-- Task to carry out --
Before doing anything else, copy the entries below exactly.

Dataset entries
--------------------

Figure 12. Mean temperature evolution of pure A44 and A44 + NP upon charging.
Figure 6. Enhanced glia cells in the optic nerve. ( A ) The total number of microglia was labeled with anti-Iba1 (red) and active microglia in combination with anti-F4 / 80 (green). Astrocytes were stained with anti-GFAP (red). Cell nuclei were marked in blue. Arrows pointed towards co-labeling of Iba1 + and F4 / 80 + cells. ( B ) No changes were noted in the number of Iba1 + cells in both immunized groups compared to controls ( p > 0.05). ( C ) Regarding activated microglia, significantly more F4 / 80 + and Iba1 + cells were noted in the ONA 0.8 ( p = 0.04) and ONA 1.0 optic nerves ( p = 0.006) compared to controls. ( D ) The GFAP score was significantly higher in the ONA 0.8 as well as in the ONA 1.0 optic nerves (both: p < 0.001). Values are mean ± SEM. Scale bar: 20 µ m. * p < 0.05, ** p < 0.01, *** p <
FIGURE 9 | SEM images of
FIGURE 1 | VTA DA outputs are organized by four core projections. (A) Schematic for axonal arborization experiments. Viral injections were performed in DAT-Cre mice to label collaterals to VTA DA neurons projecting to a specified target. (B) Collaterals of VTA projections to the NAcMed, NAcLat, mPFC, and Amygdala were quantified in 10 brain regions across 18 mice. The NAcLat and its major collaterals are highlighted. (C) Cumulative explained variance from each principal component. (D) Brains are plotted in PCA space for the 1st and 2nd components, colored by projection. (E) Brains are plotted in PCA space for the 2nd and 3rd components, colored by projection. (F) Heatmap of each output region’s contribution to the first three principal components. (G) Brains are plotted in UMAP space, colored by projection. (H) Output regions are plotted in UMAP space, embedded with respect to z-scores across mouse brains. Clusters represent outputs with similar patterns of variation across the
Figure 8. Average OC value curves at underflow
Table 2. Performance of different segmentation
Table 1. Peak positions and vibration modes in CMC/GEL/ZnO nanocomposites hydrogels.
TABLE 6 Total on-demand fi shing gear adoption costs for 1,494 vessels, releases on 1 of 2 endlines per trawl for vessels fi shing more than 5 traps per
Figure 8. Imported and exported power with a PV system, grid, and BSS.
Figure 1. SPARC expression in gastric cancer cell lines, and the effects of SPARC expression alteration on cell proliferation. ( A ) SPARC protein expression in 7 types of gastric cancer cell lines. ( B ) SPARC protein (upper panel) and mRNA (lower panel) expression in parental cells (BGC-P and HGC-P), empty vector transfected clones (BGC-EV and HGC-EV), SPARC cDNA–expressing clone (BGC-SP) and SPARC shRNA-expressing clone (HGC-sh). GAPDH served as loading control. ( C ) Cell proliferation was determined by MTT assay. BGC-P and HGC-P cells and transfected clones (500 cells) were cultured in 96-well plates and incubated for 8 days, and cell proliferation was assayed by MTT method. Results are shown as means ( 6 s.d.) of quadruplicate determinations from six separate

--------------------

-- Output for this task --
Figure 12. Mean temperature evolution of pure A44 and A44 + NP upon charging.
Figure 6. Enhanced glia cells in the optic nerve. ( A ) The total number of microglia was labeled with anti-Iba1 (red) and active microglia in combination with anti-F4 / 80 (green). Astrocytes were stained with anti-GFAP (red). Cell nuclei were marked in blue. Arrows pointed towards co-labeling of Iba1 + and F4 / 80 + cells. ( B ) No changes were noted in the number of Iba1 + cells in both immunized groups compared to controls ( p > 0.05). ( C ) Regarding activated microglia, significantly more F4 / 80 + and Iba1 + cells were noted in the ONA 0.8 ( p = 0.04) and ONA 1.0 optic nerves ( p = 0.006) compared to controls. ( D ) The GFAP score was significantly higher in the ONA 0.8 as well as in the ONA 1.0 optic nerves (both: p < 0.001). Values are mean ± SEM. Scale bar: 20 µ m. * p < 0.05, ** p < 0.01, *** p <
FIGURE 9 | SEM images of
FIGURE 1 | VTA DA outputs are organized by four core projections. (A) Schematic for axonal arborization experiments. Viral injections were performed in DAT-Cre mice to label collaterals to VTA DA neurons projecting to a specified target. (B) Collaterals of VTA projections to the NAcMed, NAcLat, mPFC, and Amygdala were quantified in 10 brain regions across 18 mice. The NAcLat and its major collaterals are highlighted. (C) Cumulative explained variance from each principal component. (D) Brains are plotted in PCA space for the 1st and 2nd components, colored by projection. (E) Brains are plotted in PCA space for the 2nd and 3rd components, colored by projection. (F) Heatmap of each output region’s contribution to the first three principal components. (G) Brains are plotted in UMAP space, colored by projection. (H) Output regions are plotted in UMAP space, embedded with respect to z-scores across mouse brains. Clusters represent outputs with similar patterns of variation across the
Figure 8. Average OC value curves at underflow
Table 2. Performance of different segmentation
Table 1. Peak positions and vibration modes in CMC/GEL/ZnO nanocomposites hydrogels.
TABLE 6 Total on-demand fi shing gear adoption costs for 1,494 vessels, releases on 1 of 2 endlines per trawl for vessels fi shing more than 5 traps per
Figure 8. Imported and exported power with a PV system, grid, and BSS.
Figure 1. SPARC expression in gastric cancer cell lines, and the effects of SPARC expression alteration on cell proliferation. ( A ) SPARC protein expression in 7 types of gastric cancer cell lines. ( B ) SPARC protein (upper panel) and mRNA (lower panel) expression in parental cells (BGC-P and HGC-P), empty vector transfected clones (BGC-EV and HGC-EV), SPARC cDNA–expressing clone (BGC-SP) and SPARC shRNA-expressing clone (HGC-sh). GAPDH served as loading control. ( C ) Cell proliferation was determined by MTT assay. BGC-P and HGC-P cells and transfected clones (500 cells) were cultured in 96-well plates and incubated for 8 days, and cell proliferation was assayed by MTT method. Results are shown as means ( 6 s.d.) of quadruplicate determinations from six separate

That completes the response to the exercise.